**TASK ITEM**. Your response should consist solely of the lines from the one containing "hfov_deg: 66.5" through the final line of the entries, repeated exactly.

[Opening RECORDS FOR THIS TASK section]

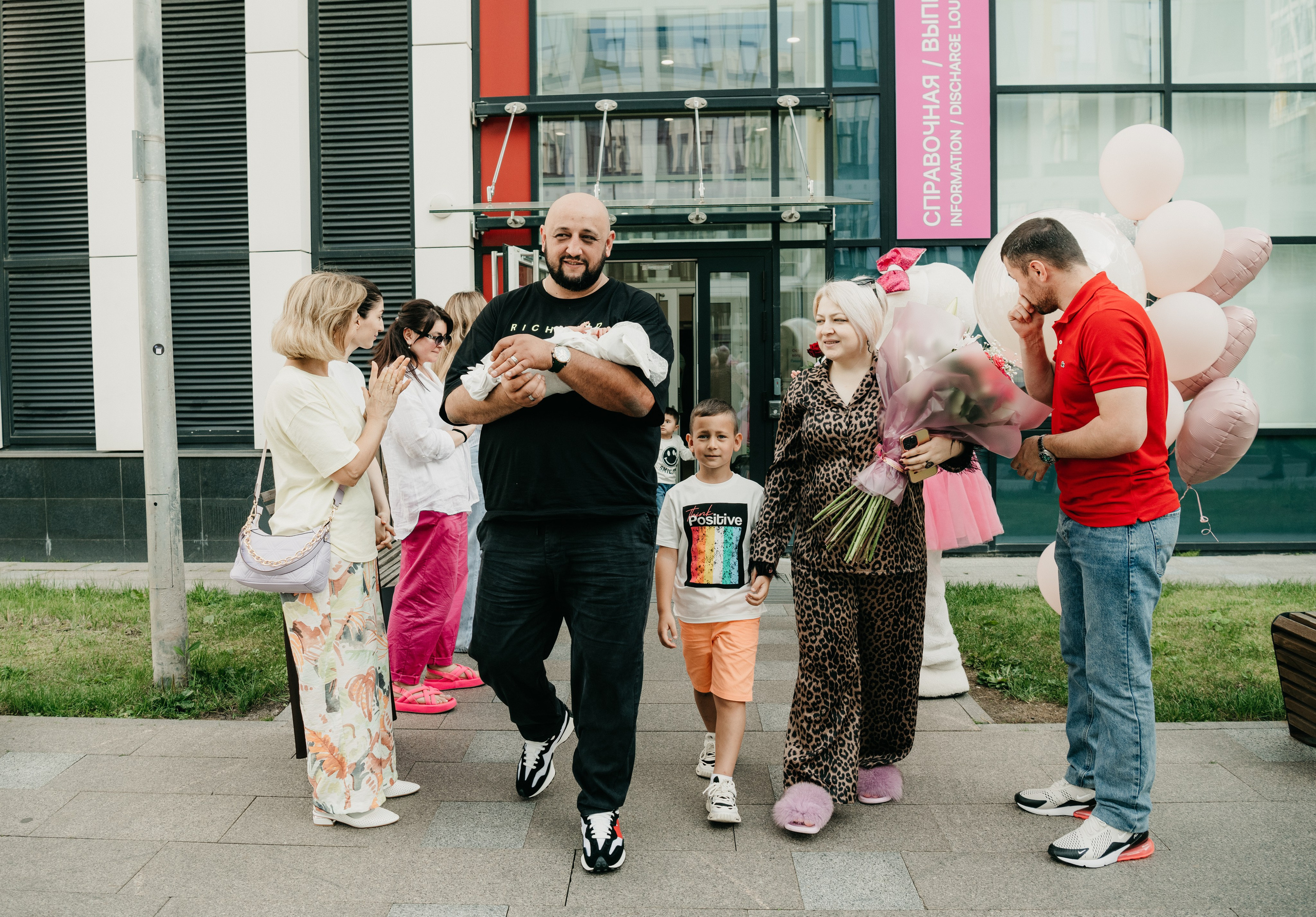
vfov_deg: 49.2
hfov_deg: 66.5
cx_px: 595
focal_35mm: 27
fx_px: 1001
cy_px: 436
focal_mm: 24
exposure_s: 1/320
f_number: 5
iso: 200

[Closing RECORDS FOR THIS TASK section]

**ANSWER BELOW**.
hfov_deg: 66.5
cx_px: 595
focal_35mm: 27
fx_px: 1001
cy_px: 436
focal_mm: 24
exposure_s: 1/320
f_number: 5
iso: 200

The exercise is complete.